------ Available data ------
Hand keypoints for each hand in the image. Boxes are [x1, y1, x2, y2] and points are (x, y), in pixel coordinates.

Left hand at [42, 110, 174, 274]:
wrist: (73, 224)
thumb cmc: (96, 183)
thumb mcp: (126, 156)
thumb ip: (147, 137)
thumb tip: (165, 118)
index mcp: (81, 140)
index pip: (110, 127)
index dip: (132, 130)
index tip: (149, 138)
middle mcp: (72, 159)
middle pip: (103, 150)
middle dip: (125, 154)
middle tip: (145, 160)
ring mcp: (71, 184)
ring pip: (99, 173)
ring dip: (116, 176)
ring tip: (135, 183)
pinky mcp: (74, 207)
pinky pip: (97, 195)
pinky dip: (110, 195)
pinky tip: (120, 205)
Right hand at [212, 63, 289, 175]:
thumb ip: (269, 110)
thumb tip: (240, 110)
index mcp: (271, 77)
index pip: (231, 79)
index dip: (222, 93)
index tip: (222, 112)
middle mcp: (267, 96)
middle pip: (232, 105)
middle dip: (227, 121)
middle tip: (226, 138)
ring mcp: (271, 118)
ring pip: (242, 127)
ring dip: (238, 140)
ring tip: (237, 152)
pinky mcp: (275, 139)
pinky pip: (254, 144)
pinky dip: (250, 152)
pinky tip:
------
Exercise requirements
Every entry, from top to bottom, should be repeated word for word.

Response box
Hand keypoints for each hand in the image. Boxes are [x1, y1, x2, y2] and points are (x, y), in pixel coordinates.

Left hand at [42, 110, 174, 274]:
wrist: (73, 224)
thumb cmc: (96, 183)
thumb mcp: (126, 156)
thumb ip: (147, 137)
thumb tip: (165, 118)
index mcp: (81, 140)
index pip: (110, 127)
index dip: (132, 130)
index tip: (149, 138)
middle mcp: (72, 159)
middle pip: (103, 150)
middle dip: (125, 154)
middle tip: (145, 160)
ring mcp: (71, 184)
ring pip: (99, 173)
ring dip: (116, 176)
ring tip: (135, 183)
pinky mcp: (74, 207)
pinky pip: (97, 195)
pinky dip: (110, 195)
pinky tip: (120, 205)
Right hand at [212, 63, 289, 175]:
thumb ip: (269, 110)
thumb tip: (240, 110)
index mcp: (271, 77)
index pip: (231, 79)
index dip: (222, 93)
index tip: (222, 112)
middle mcp: (267, 96)
middle pip: (232, 105)
middle dip: (227, 121)
middle tip: (226, 138)
ring mcp: (271, 118)
ring pip: (242, 127)
ring dip: (238, 140)
ring tip: (237, 152)
pinky mcp: (275, 139)
pinky pip: (254, 144)
pinky dip: (250, 152)
pinky tip:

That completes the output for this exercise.